Jakarta, 4 Agustus 2026 – Kepala Badan Gizi Nasional (BGN) Sudaryono memastikan program Makan Bergizi Gratis (MBG) tetap berjalan meskipun Mahkamah Konstitusi (MK) telah memutuskan bahwa anggaran MBG harus dipisahkan dari pos anggaran pendidikan. Sudaryono menegaskan bahwa BGN akan tetap mengoptimalkan pelaksanaan program di lapangan dan fokus pada peningkatan kualitas gizi masyarakat.
“Program MBG adalah program prioritas nasional yang telah dirasakan manfaatnya oleh masyarakat. Putusan MK tidak menghentikan program ini. Kami akan terus bekerja untuk memastikan setiap anak dan kelompok rentan mendapatkan asupan gizi yang layak,” ujar Sudaryono dalam keterangan pers di Kantor BGN, Jakarta, Selasa (4/8/2026).

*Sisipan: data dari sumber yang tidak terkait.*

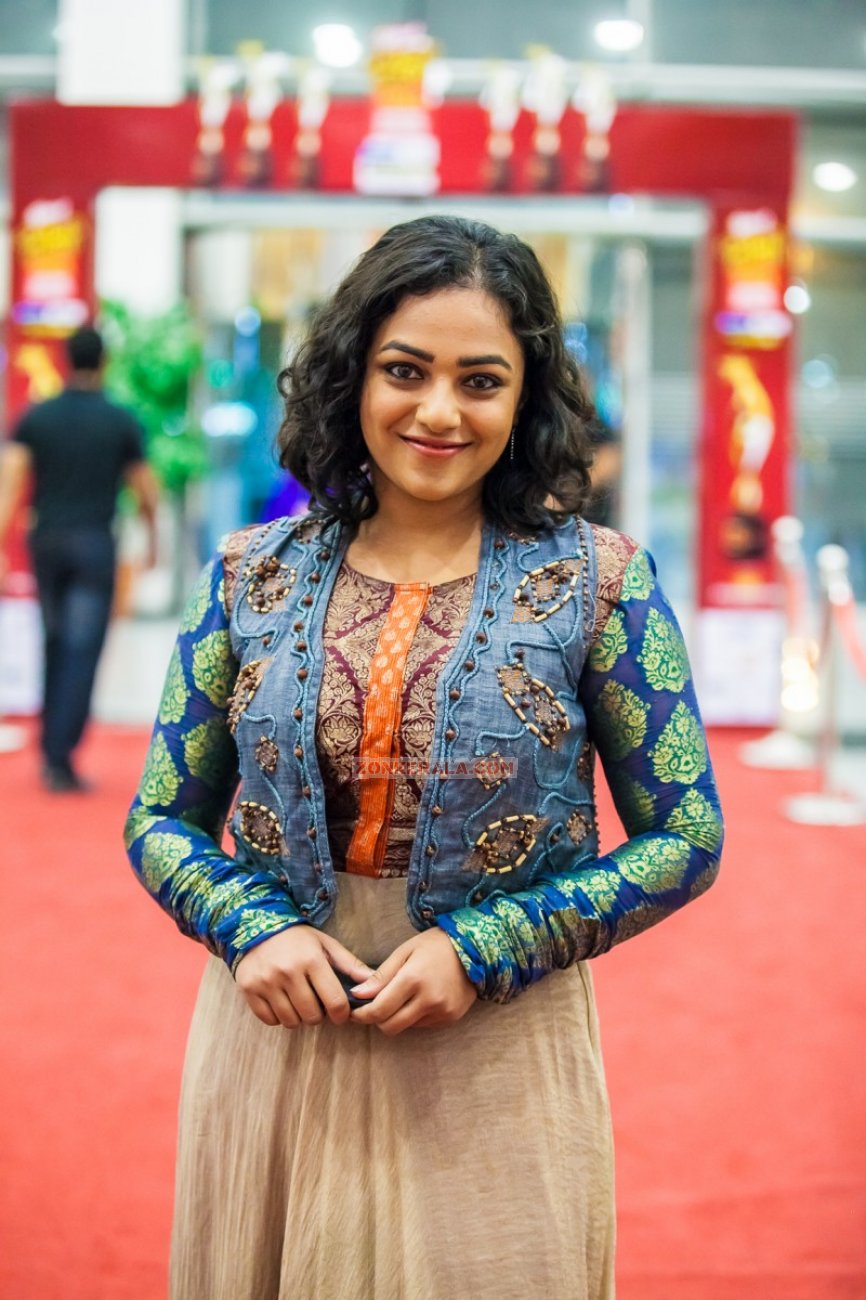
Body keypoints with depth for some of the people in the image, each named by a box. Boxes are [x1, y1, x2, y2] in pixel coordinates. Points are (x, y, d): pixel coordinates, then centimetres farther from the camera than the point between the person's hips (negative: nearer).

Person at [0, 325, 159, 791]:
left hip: (47, 542, 3)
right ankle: (60, 759, -9)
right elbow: (145, 490, 4)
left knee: (55, 647, 19)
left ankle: (51, 749, 24)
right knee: (81, 655, -4)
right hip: (94, 544, -3)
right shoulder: (122, 421, -1)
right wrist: (152, 538, 21)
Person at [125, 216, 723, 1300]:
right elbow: (161, 820, 6)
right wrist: (253, 927, -13)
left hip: (500, 1057, -2)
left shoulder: (597, 580, -6)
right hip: (275, 1039, 2)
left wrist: (481, 949, -14)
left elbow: (684, 836, -4)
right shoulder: (253, 575, 0)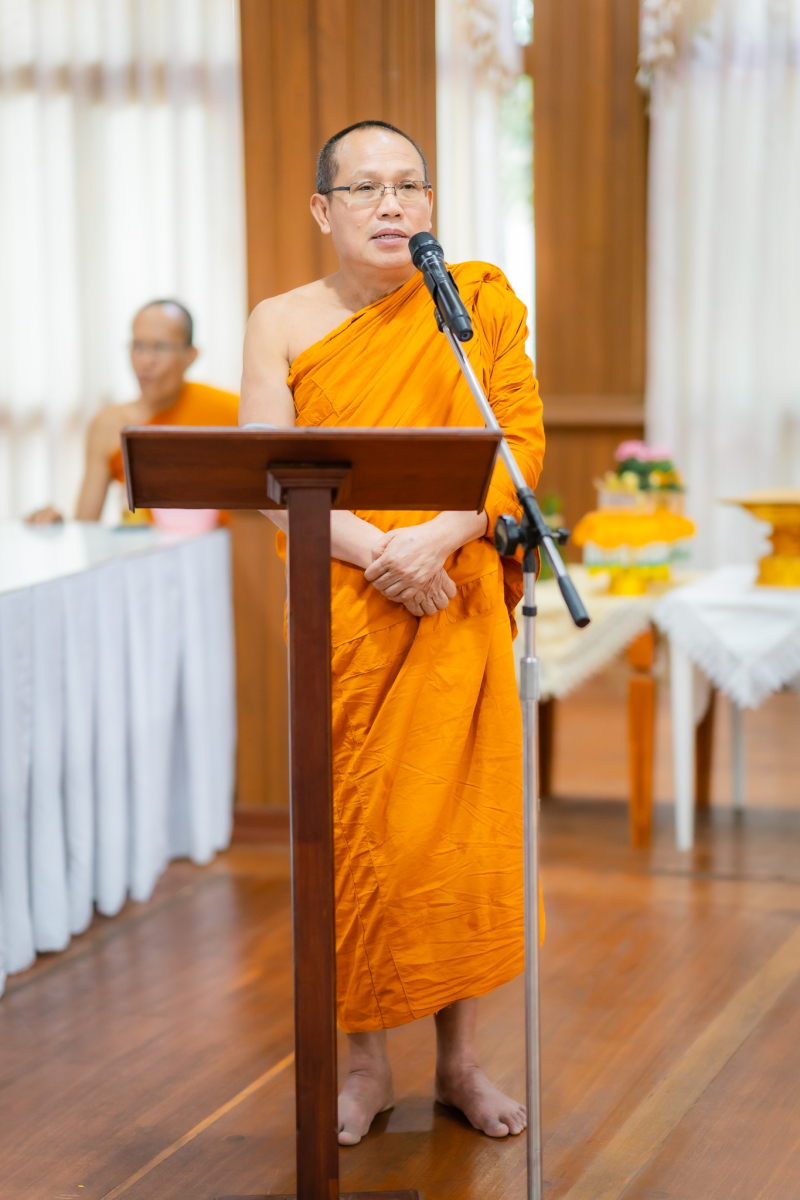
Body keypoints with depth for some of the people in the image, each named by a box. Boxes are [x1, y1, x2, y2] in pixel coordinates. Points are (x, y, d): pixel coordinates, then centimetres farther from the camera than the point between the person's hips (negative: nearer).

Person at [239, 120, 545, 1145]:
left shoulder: (479, 302, 5)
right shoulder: (282, 323, 5)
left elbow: (519, 442, -3)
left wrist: (438, 538, -19)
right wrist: (376, 552, -19)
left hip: (457, 602, 0)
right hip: (338, 606, 0)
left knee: (459, 822, 1)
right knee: (354, 829, 1)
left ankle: (460, 1060, 16)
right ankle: (367, 1061, 15)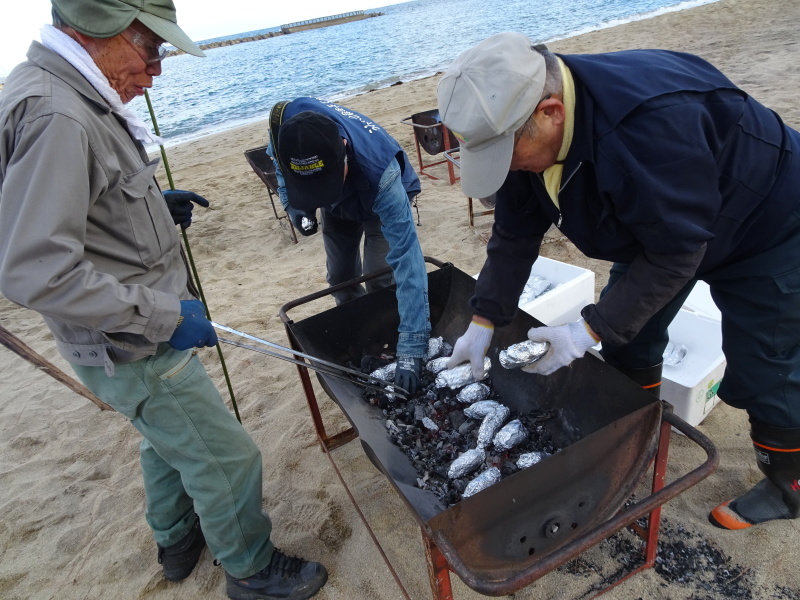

Putusan MK Jadi Bahan Evaluasi
Sudaryono menyatakan bahwa BGN menjadikan putusan MK sebagai bahan evaluasi dan perbaikan tata kelola program ke depan. Ia menekankan bahwa transparansi dan akuntabilitas dalam pengelolaan anggaran menjadi prioritas utama agar program MBG dapat berjalan efektif dan tepat sasaran.
“Kami menghormati putusan MK dan akan menyesuaikan pengelolaan anggaran sesuai dengan arahan. Yang terpenting adalah bagaimana program ini tetap memberikan manfaat bagi masyarakat, terutama anak-anak yang membutuhkan,” imbuhnya.
Komitmen Tetap Melayani
BGN juga menegaskan komitmennya untuk terus melayani 33 juta penerima manfaat MBG di seluruh Indonesia. Sudaryono menginstruksikan seluruh jajaran BGN di daerah untuk tetap mengoptimalkan pelaksanaan program tanpa mengurangi kualitas dan kuantitas layanan.
“Kami tidak akan mengurangi porsi atau kualitas makanan. Justru kami akan terus berinovasi untuk meningkatkan standar gizi dan keamanan pangan,” tegasnya.
Sebelumnya, MK mengabulkan sebagian permohonan uji materi yang diajukan oleh sejumlah pihak terkait penggunaan anggaran pendidikan untuk MBG. MK memutuskan bahwa anggaran MBG bukan komponen utama pendidikan sehingga harus dipisahkan paling lambat pada APBN 2028. Namun, untuk APBN 2027, MK menyatakan pemerintah dapat menempatkan anggaran MBG sebagai bagian dari anggaran pendidikan sepanjang tidak mengurangi alokasi 20 persen untuk komponen utama pendidikan.